Grief and anger gripped the Iraqi city of Nasiriyah after a fire swept through a temporary Covid isolation unit, killing 64 people and injuring dozens more.
The devastating blaze yesterday evening in the city's Al-Hussein Hospital, which medics said was fuelled by oxygen canisters exploding, was the second such tragedy in Iraq in three months.
"64 (bodies) were retrieved and 39 identified and handed over to their families," a source at the provincial forensic science department told AFP.
"Medical teams and relatives of victims are finding it difficult to identify the rest of the corpses," the source said, adding that the toll could rise as more bodies were feared buried under the rubble.
The blaze also injured 100 people.
An official tally listed in local media said 39 of the dead identified were women.
"We heard their screams but we couldn't help them much," activist Hisham al-Sumeri who aided in the relief effort told AFP of the victims.
He accused the local authorities of negligence.
As the first funerals were held, angry protesters vented their anger at provincial authorities they blame for the deaths, an AFP correspondent said.
In Al-Dawaya, east of Nasiriyah, a joint funeral was held for six members of one family who died in the inferno.
In Al-Nasr, north of the city, mourners laid to rest two brothers and two sisters who died in the flames.
Abbas Agil, a pensioner who attended the Al-Nasr funeral, said grieving mourners raged at provincial officials they accuse of corruption and neglect.
Hundreds of young protesters shut down private hospitals in Nasiriyah to pressure the authorities to open the doors of a newly built public hospital in the southern city.
Last month, Prime Minister Mustafa Khademi inaugurated the brand new hospital, constructed by a Turkish firm.

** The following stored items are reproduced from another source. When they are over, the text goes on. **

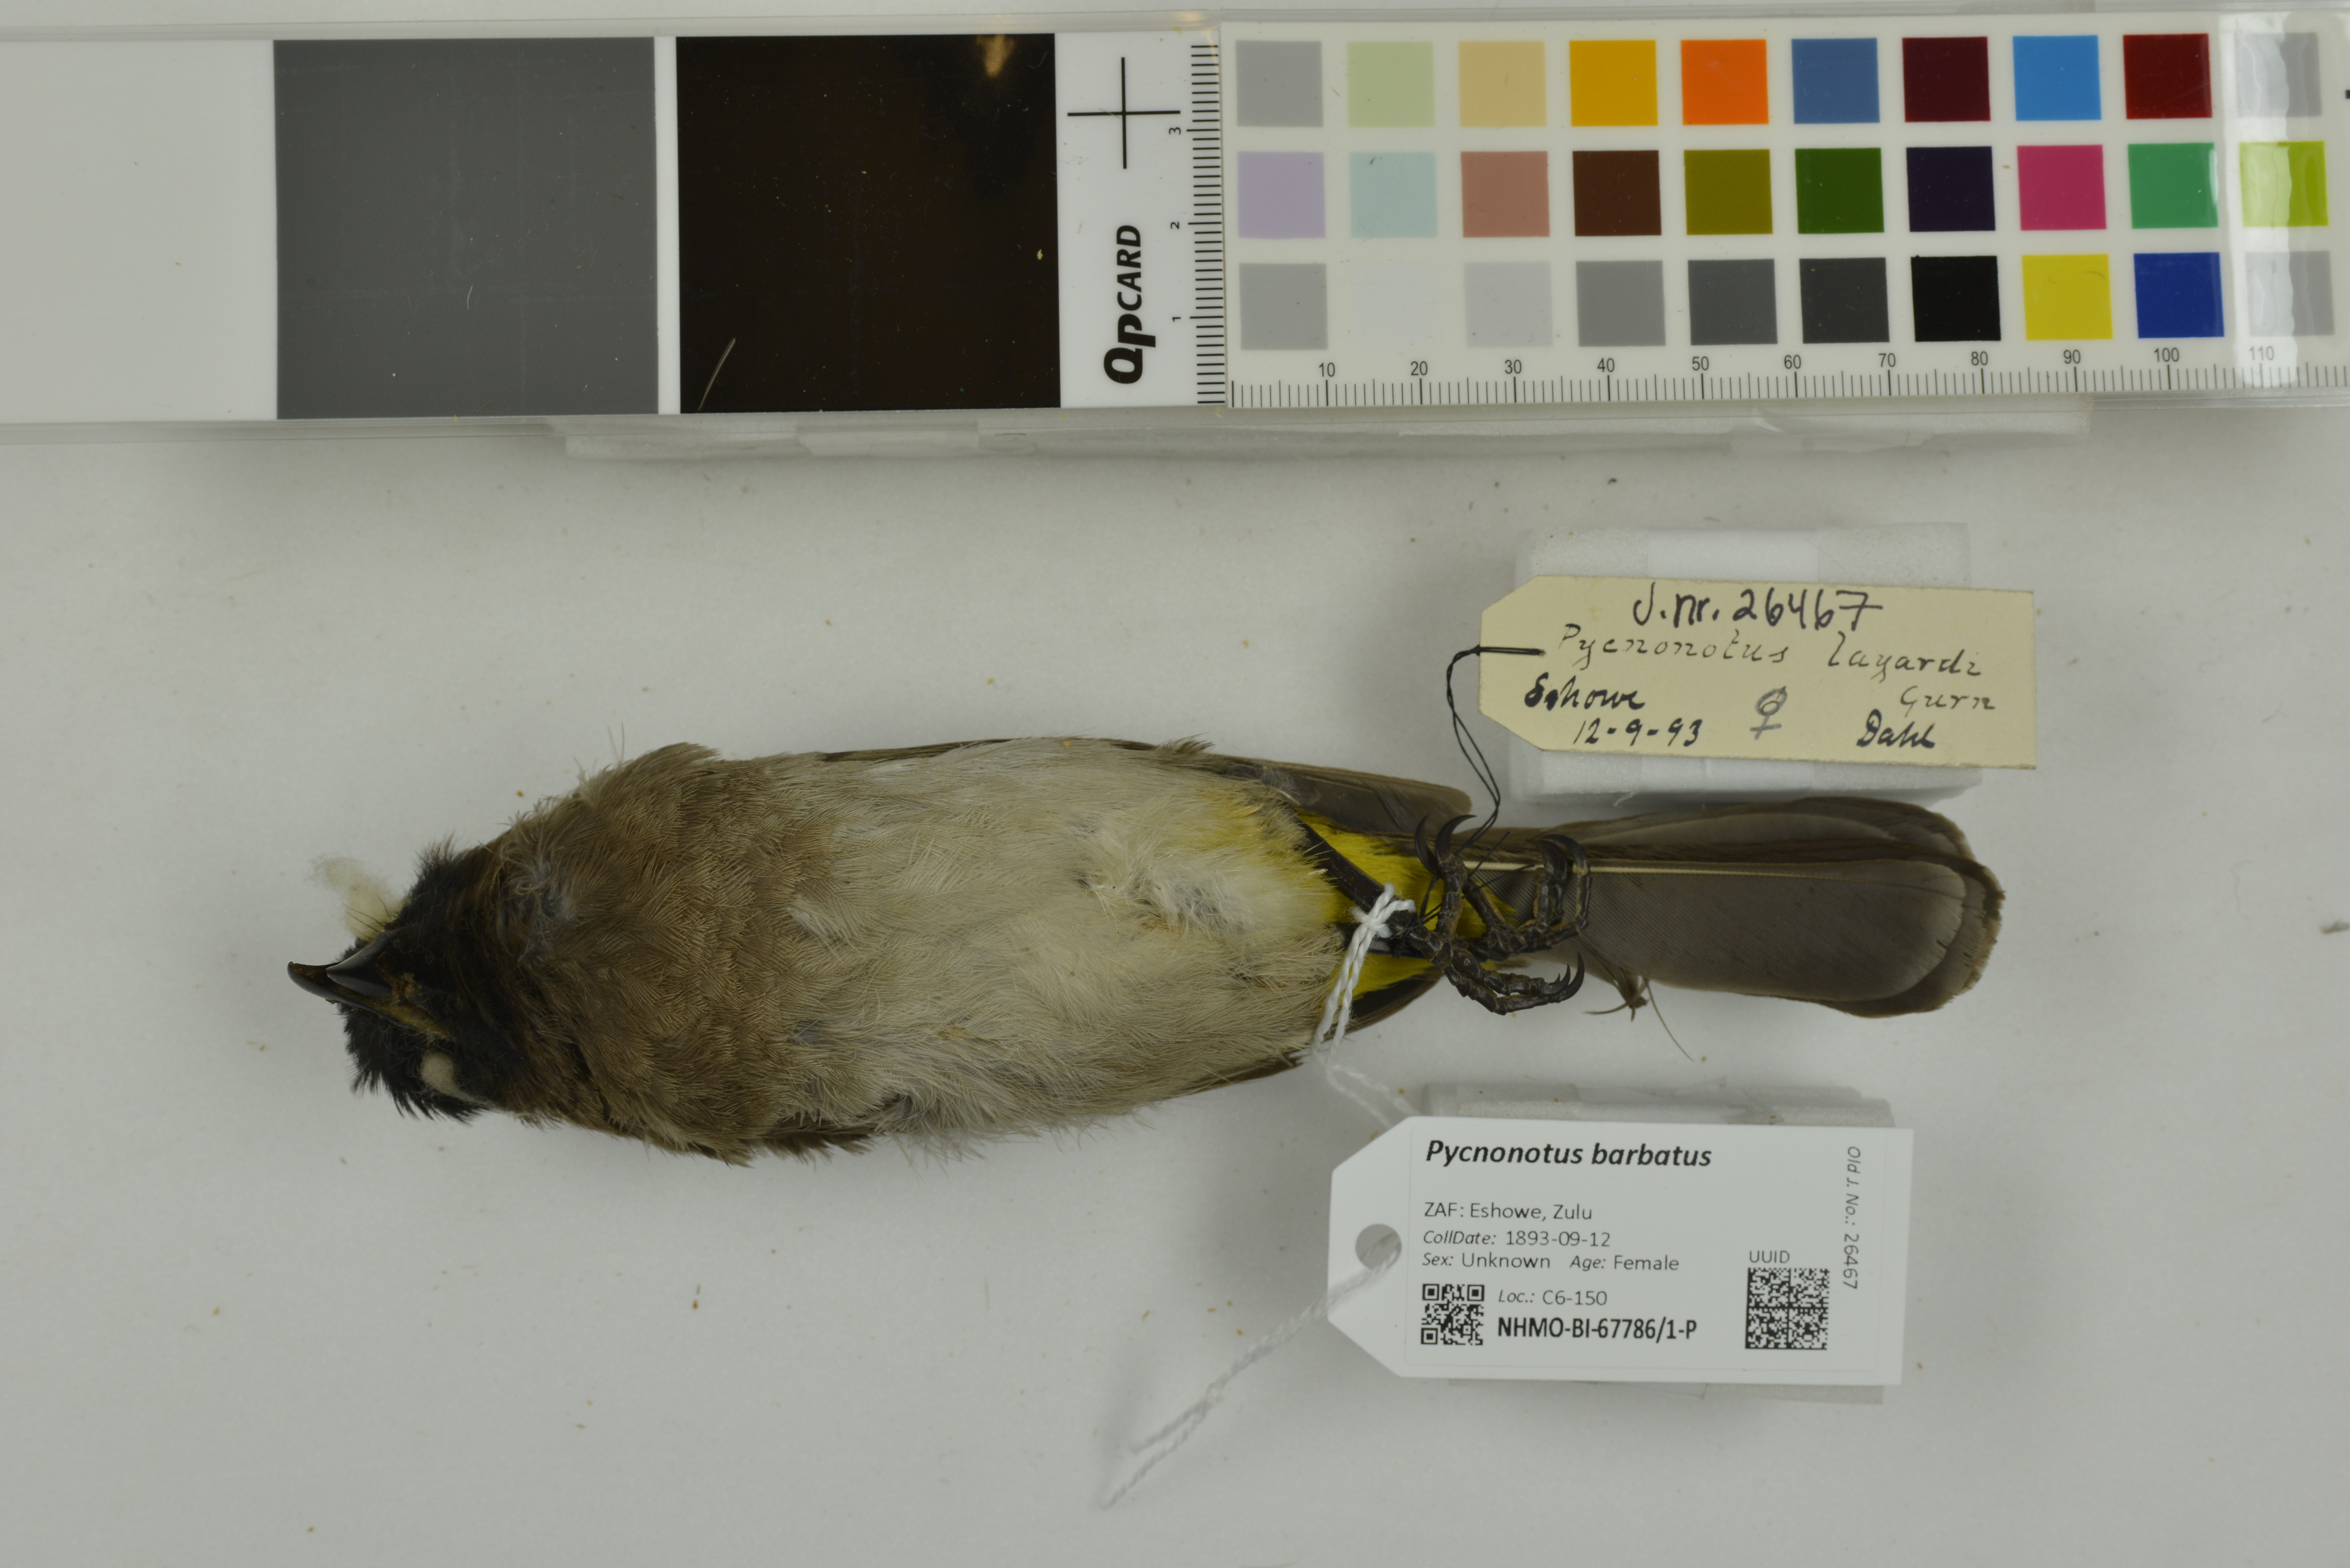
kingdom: Animalia
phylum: Chordata
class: Aves
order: Passeriformes
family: Pycnonotidae
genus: Pycnonotus
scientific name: Pycnonotus barbatus
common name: Common bulbul
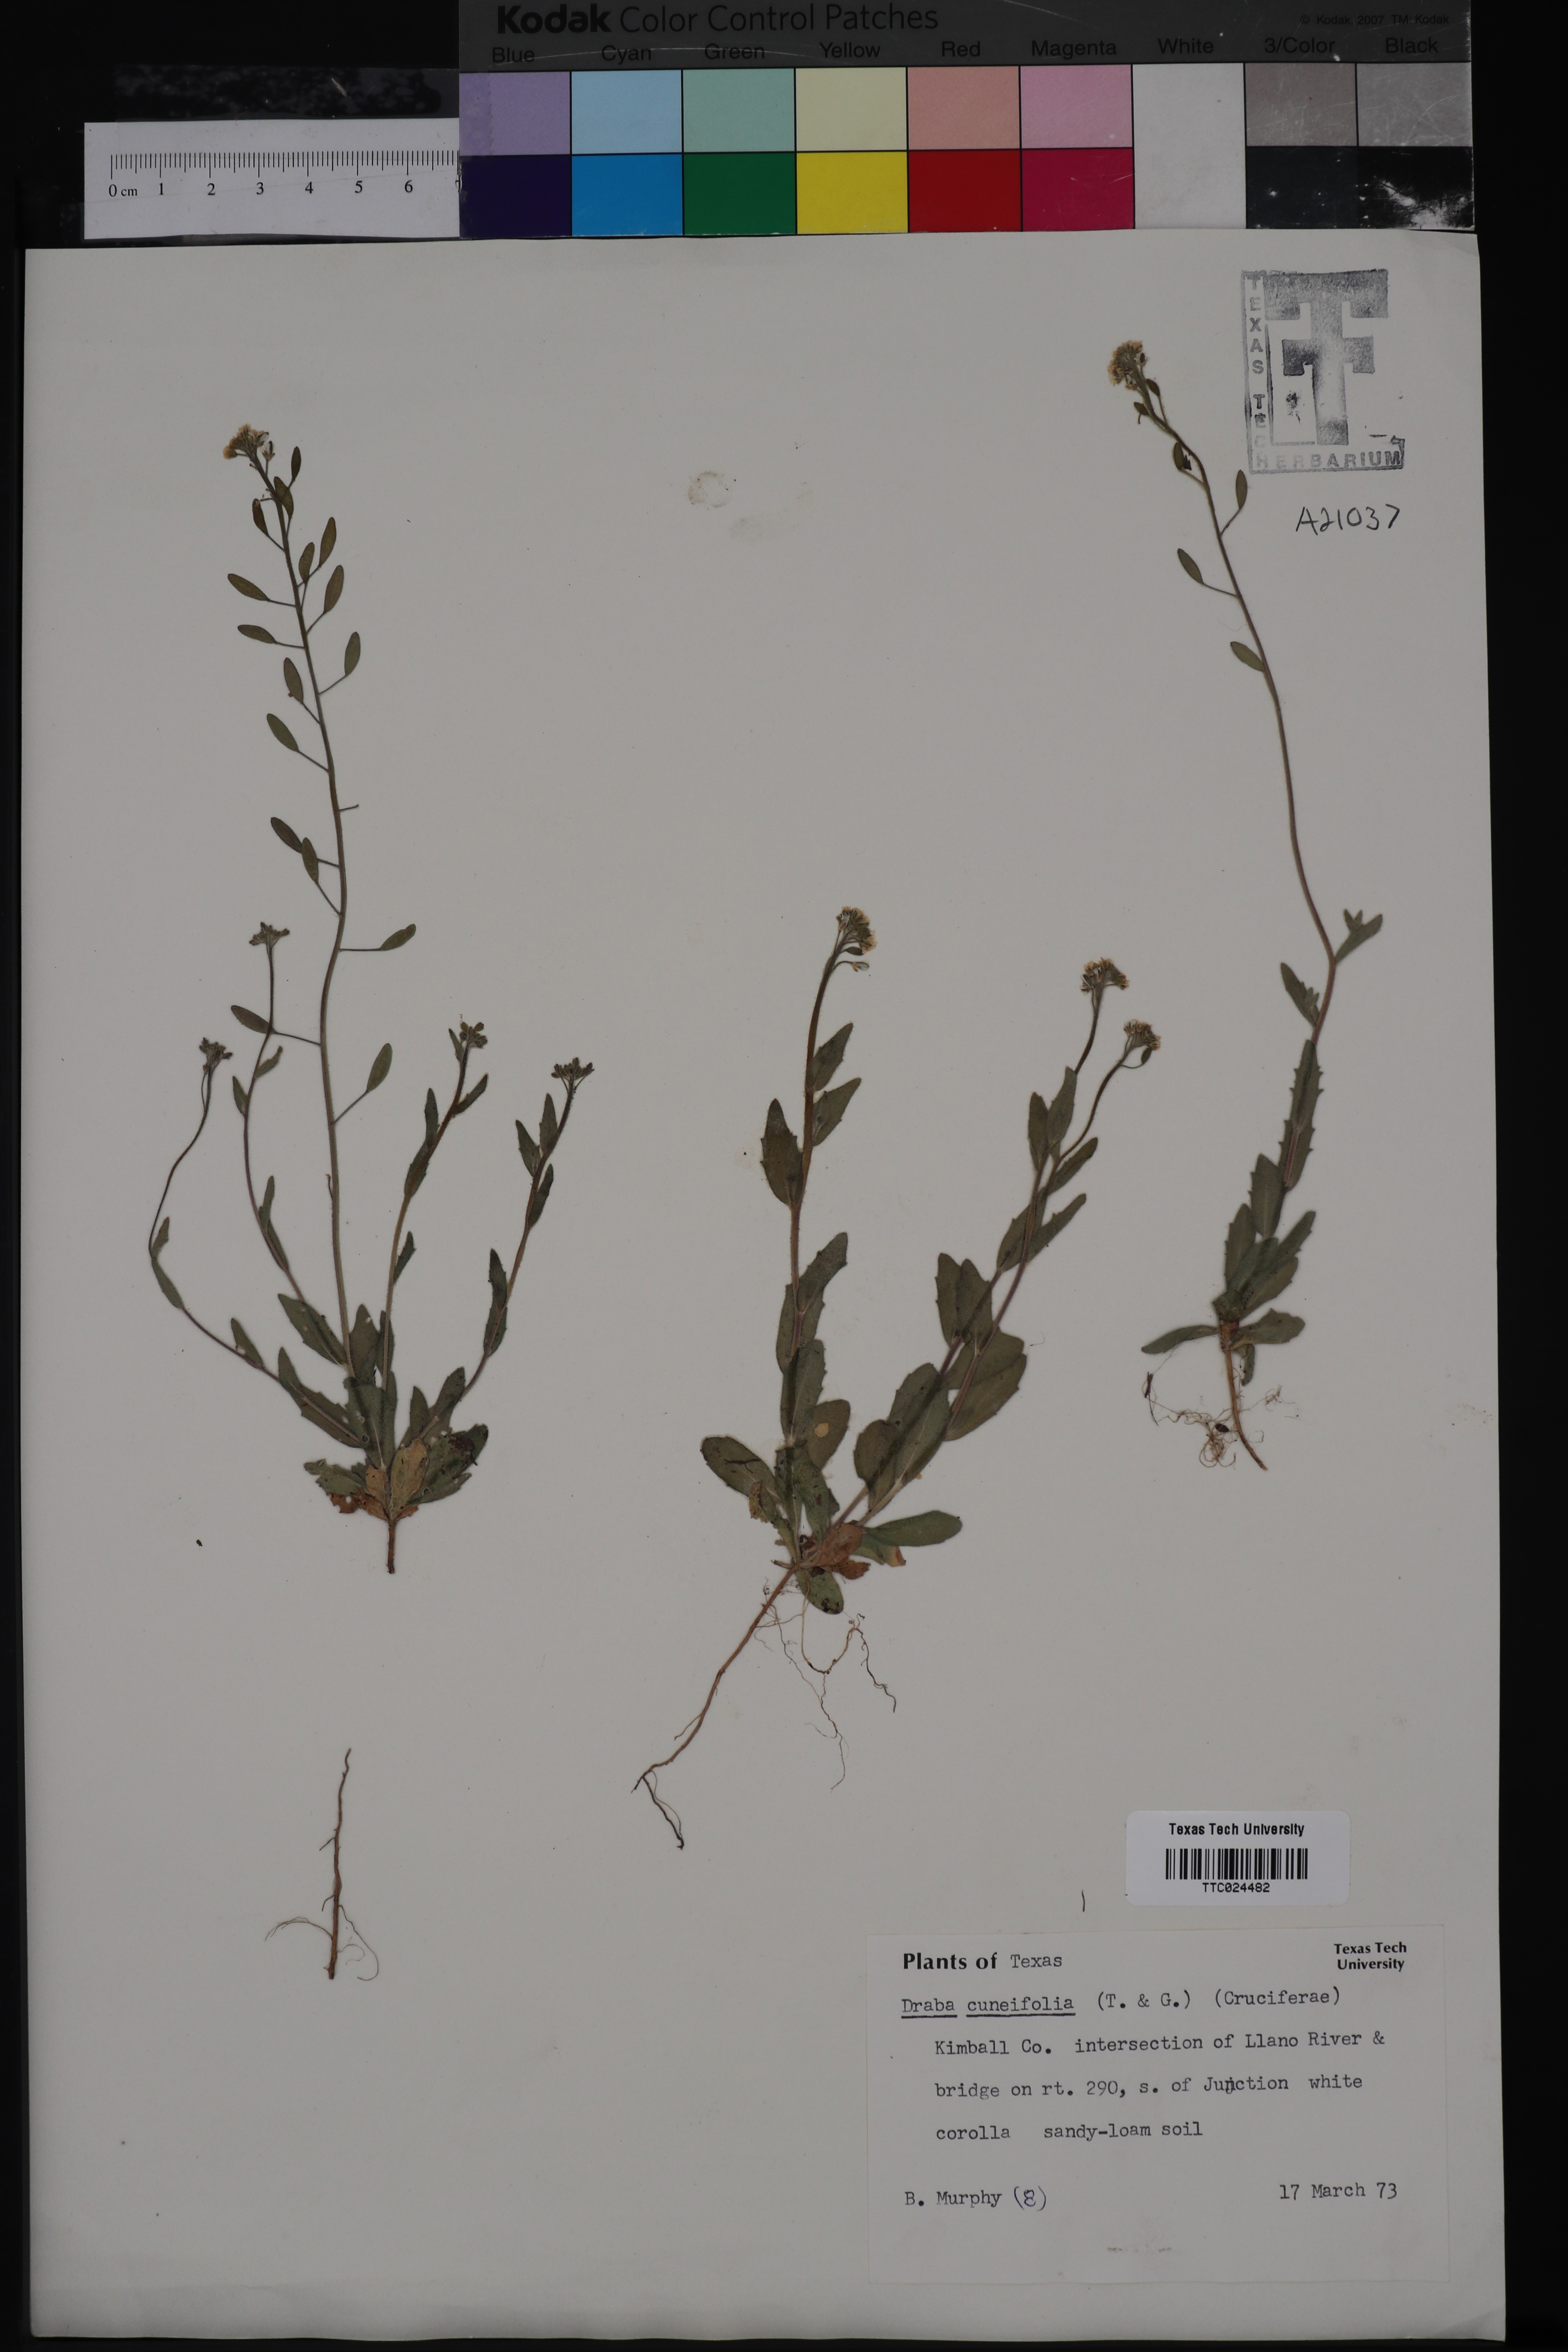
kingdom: Plantae
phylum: Tracheophyta
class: Magnoliopsida
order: Brassicales
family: Brassicaceae
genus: Tomostima
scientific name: Tomostima cuneifolia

But the hospital and its more than 400 beds have yet to open to patients.
He declared three days of national mourning for the "martyrs" of Nasiriyah.
In late 2019, at the height of a countrywide wave of anti-government protests, Nasiriyah was referred to as the heart of the uprising.
"The state must take the necessary measures... to confront the corrupt," one young protester told AFP.
He said those responsible must be held "accountable... in transparent investigations that show people that it (the state) is serious about putting an end to these tragedies".
In a tweet, President Barham Salih blamed the "catastrophe" at Al-Hussein Hospital on "persistent corruption and mismanagement that undervalues the lives of Iraqis".
Mr Salih recalled an April fire at a Baghdad Covid-19 hospital which killed 82 people and injured 110. It too was sparked by the explosion of badly stored oxygen cylinders.
The April fire triggered widespread anger, resulting in the suspension and subsequent resignation of then health minister Hassan al-Tamimi.
At the Vatican, Pope Francis issued a statement saying he was "deeply saddened" by Monday's tragedy.
And in Iraq's neighbour Iran, the foreign ministry spokesman expressed condolences and offered humanitarian and medical help.
Between January and March alone, Iraq's interior ministry recorded 7,000 fires in the country.
Yesterday, a minor fire at the health ministry's Baghdad headquarters was quickly contained without causing any casualties.
Iraq - whose oil-dependent economy is still recovering from decades of war and international sanctions - has recorded more than 1.4 million coronavirus cases and more than 17,000 deaths.
Much of its health infrastructure is dilapidated, and investment in public services has been hamstrung by endemic corruption.